» **Énoncé 1**:
D'après le passage fourni, pour quels faits le Parquet de Paris ouvre-t-il une enquête à l'encontre de Gabriel Matzneff ?
» **Énoncé 2**:
Recopiez l'extrait du passage fourni qui commence aux mots « La déflagration est » et s'achève après « séduite et utilisée. », en substituant « ministère public » à « Parquet de Paris ».
» **Énoncé 3**:
Poursuivez le passage fourni consacré à Vanessa Springora et à l'affaire Matzneff à partir de sa dernière phrase.

» **Passage fourni**:
════
La déflagration est telle que, dans la foulée, le Parquet de Paris ouvre une enquête à l’encontre de Gabriel Matzneff pour « viols sur mineur de moins de 15 ans » . Les faits sont pourtant prescrits car antérieurs à la loi de 2018. Celle-ci avait porté le délai de prescription pour les crimes sexuels sur mineurs à trente ans, après la majorité de la victime. Mais, pour Vanessa Springora l’écriture s’affirme, avant tout, comme le lieu où elle peut se ré-approprier son histoire. Celle qui lui avait été confisquée par le prédateur sexuel qui l’avait séduite et utilisée.
════
» **Données du listing**:
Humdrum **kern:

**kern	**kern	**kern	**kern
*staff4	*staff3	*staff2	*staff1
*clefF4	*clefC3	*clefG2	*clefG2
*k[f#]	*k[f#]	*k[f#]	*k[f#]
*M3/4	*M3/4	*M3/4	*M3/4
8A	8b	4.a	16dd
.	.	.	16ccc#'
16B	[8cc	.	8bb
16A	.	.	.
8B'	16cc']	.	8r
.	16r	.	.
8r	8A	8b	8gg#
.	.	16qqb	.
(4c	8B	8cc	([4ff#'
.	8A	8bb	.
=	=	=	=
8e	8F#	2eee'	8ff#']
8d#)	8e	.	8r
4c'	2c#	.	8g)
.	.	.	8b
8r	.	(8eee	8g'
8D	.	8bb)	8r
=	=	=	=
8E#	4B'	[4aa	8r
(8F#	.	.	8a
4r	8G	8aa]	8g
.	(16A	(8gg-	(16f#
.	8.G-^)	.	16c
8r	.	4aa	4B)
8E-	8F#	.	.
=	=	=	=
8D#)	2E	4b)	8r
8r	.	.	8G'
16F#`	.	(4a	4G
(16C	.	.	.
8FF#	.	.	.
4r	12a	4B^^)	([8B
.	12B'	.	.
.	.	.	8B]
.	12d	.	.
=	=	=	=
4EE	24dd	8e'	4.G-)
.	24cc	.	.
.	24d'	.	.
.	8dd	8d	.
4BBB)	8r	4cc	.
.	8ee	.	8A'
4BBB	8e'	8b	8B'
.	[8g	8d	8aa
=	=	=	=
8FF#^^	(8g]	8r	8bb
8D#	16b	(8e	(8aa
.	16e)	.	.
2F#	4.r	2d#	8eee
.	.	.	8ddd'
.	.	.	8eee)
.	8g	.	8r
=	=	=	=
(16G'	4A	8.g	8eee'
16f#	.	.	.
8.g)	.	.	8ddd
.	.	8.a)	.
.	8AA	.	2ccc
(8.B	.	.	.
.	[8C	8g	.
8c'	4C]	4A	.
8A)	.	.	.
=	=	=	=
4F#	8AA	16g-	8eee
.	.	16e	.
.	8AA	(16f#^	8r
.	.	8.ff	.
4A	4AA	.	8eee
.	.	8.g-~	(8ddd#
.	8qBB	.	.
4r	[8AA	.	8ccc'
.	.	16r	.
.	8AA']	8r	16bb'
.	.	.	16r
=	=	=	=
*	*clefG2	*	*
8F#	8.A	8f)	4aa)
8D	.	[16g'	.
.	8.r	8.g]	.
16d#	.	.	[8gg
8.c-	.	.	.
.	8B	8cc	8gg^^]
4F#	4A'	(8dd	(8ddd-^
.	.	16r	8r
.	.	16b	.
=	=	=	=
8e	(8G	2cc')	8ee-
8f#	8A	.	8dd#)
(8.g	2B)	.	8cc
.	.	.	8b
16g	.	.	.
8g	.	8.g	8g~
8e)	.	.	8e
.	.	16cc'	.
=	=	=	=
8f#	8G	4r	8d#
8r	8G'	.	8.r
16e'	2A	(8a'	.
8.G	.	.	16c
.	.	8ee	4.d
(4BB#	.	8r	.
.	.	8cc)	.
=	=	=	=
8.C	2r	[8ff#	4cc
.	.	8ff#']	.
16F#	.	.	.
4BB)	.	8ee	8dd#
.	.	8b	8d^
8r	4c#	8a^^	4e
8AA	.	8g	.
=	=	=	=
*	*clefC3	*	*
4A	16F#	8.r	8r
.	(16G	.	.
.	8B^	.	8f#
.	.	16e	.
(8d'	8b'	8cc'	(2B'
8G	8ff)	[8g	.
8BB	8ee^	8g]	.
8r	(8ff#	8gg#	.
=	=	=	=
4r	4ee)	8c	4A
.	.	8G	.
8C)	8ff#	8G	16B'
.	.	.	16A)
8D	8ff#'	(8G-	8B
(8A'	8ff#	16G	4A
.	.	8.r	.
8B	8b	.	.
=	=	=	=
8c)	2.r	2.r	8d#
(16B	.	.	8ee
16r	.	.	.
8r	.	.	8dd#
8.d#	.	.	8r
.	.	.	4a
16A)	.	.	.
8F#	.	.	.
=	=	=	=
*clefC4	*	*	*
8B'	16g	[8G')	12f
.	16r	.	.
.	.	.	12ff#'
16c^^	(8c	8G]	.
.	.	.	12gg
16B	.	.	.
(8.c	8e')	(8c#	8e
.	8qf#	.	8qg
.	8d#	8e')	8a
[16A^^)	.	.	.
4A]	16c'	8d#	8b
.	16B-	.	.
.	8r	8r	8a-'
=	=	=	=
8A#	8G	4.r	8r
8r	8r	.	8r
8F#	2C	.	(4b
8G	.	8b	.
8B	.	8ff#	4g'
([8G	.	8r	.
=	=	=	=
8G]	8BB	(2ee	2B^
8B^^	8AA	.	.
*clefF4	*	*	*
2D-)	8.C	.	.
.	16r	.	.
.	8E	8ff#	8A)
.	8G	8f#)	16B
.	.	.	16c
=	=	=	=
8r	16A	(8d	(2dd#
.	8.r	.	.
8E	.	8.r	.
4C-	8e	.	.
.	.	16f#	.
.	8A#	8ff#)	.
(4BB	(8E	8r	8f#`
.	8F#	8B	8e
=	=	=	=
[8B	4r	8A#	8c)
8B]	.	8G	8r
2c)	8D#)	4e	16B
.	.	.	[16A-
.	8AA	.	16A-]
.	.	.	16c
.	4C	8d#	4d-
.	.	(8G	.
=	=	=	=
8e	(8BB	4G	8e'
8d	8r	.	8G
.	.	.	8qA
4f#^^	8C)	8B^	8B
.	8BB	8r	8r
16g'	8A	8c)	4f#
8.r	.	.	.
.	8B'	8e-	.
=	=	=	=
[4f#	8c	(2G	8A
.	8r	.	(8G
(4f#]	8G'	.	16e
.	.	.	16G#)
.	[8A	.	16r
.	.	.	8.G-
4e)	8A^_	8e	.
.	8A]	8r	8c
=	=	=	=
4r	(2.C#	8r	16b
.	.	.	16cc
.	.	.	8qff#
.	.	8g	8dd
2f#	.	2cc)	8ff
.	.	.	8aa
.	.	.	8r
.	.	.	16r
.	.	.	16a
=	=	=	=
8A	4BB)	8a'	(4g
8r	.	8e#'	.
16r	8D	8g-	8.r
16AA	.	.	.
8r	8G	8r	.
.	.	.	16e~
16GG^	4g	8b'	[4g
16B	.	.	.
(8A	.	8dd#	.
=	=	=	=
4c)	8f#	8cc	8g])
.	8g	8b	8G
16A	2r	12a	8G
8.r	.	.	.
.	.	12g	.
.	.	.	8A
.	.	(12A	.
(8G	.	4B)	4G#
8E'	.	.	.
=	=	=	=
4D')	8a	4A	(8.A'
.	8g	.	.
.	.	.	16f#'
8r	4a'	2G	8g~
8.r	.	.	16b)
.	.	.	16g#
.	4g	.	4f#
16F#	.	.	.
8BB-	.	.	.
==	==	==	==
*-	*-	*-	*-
════
» **Réponse 1**:
Pour « viols sur mineur de moins de 15 ans ».

» **Réponse 2**:
La déflagration est telle que, dans la foulée, le ministère public ouvre une enquête à l’encontre de Gabriel Matzneff pour « viols sur mineur de moins de 15 ans » . Les faits sont pourtant prescrits car antérieurs à la loi de 2018. Celle-ci avait porté le délai de prescription pour les crimes sexuels sur mineurs à trente ans, après la majorité de la victime. Mais, pour Vanessa Springora l’écriture s’affirme, avant tout, comme le lieu où elle peut se ré-approprier son histoire. Celle qui lui avait été confisquée par le prédateur sexuel qui l’avait séduite et utilisée.

» **Réponse 3**:
Une interprétation respectueuse et incarnée

Au Théâtre du Rond-Point, Ludivine Sagnier fait entendre avec force et subtilité le texte de Vanessa Springora. Seule en scène, l’actrice donne voix à la narratrice, qu’elle soit enfant, adolescente ou adulte. Elle interprète également au hasard des échanges, la mère de V. , le philosophe Cioran, un médecin, un psychologue, et Matzneff lui-même… La comédienne, avec une grande dignité, prend en charge la puissance émotionnelle du texte, sans jamais tomber dans la facilité. La parole est toute entière tournée vers la restitution respectueuse et incarnée du texte. .

Ludivine Sagnier partage le plateau avec le musicien Pierre Belleville. Les percussions de la batterie nourrissent la création musicale de Dan Lévy et donnent écho à la violence ressentie par le corps de l’actrice. D’âpres spasmes la secouent, alors. Tête baissée, ses mains frappent son ventre. S’exprime par cette brutalité, ce que personne autour de V. ne veut voir : que son corps et son être ne lui appartiennent plus.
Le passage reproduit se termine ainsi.